How many times have you noticed a new person at the front desk of a businesses you frequent? Maybe turnover is an issue in your place of work. Wherever it occurs, reducing employee turnover should start during the hiring process.

Finding an individual who is compatible with your association’s long-term vision is the first step in retaining administrative support.

As an association manager working with small associations, I am aware of how vital the role of a strong number two is (in our case called an association coordinator) to client relationships and business practices. I use this position as an example in striving to reduce employee turnover as it is often filled by someone who fits the Millennial criteria.

It is important to be invested in the whole employment process, from searching, to hiring, to training, to maintaining the association coordinator’s role. Even if your organization uses a human resources company for hiring, you can still be involved with the process by communicating with your representative and providing feedback on applicants.

Employee turnover is a large business expense. The expense reflects training resources and the inefficiency during the time it takes for a new employee to become fully effective in the role. Hiring the right person in this role is key and can help you to avoid the turmoil of employee turnover. It is important to find a fit with someone who isn’t looking for a professional stepping stone, but instead is looking for a career that is constantly changing and adapting based on client needs. Avoid staff turnover by ensuring that staff are empowered, motivated and are the right fit for their role.

How does an association management company prepare for, and mitigate the threat of employee turnover?

If you are replacing someone who was responsible for multiple roles in an association, this can represent an even bigger gap, and a large learning curve. In order to ensure a seamless transition, the goal is to find an individual who will be committed to their role and ready to hit the ground running. Given the challenges of turnover, the association may feel the urgency to fill this role immediately; however perhaps this process should slow down.

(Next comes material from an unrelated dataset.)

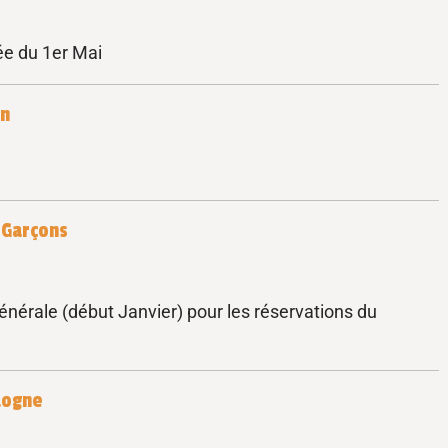
ée du 1er Mai
an
 Garçons
énérale (début Janvier) pour les réservations du
dogne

According to an article in Charity Village, it is good to slow down the search and find someone who truly is a fit in the association’s culture. It is also important to ask specific questions about what type of employment the candidates are seeking. Does their resume suggest that they job hop, or are they looking for a long-term position? Are they interested in learning about each association that they work with, and representing that association?

While slowing down the staff search and ensuring you have a perfect fit is a good idea, it could also be damaging to the association as there will be one less staff member working for the client’s needs. This often means that the association manager, needs to step in and complete the tasks associated with the association coordinator role. This could cause a delay in responses to general inquiries and generally lower service standards. It is important to consider whether increasing the association manager’s work load in the short term is worth potentially finding a better employee in the long run.

What to look for in an association coordinator?

An association coordinator’s day is never boring. Ensuring that you have someone who is an exceptional multi-tasker, has outstanding customer service skills and strong computer skills is essential. You need someone that can be the first point of contact for board members and general association members. This person needs to be confident in their knowledge of the association, and able to handle a wide range of inquiries. This person must also be comfortable working with all different types of professions and individuals. For instance, one association client may be a medical association while another could be a nightclub association. Being able to easily familiarize themselves with many different industries and their respective boards of directors will be a major challenge, but a reward in the end, as relationships will be built with the clients.

A helpful article regarding additional information on what to look for in a new hire can be found at

In the end, it is crucial that you outline what type of team member you require for the role. Search to find a long term, invested employee who is engaged and willing to learn on a daily basis. Then, take the time to communicate with this employee, ensure that they understand their roles, and that they are encouraged and rewarded for their milestones. Every individual has different types of motivational factors, find out what works for each of your Millennials – they will all be unique.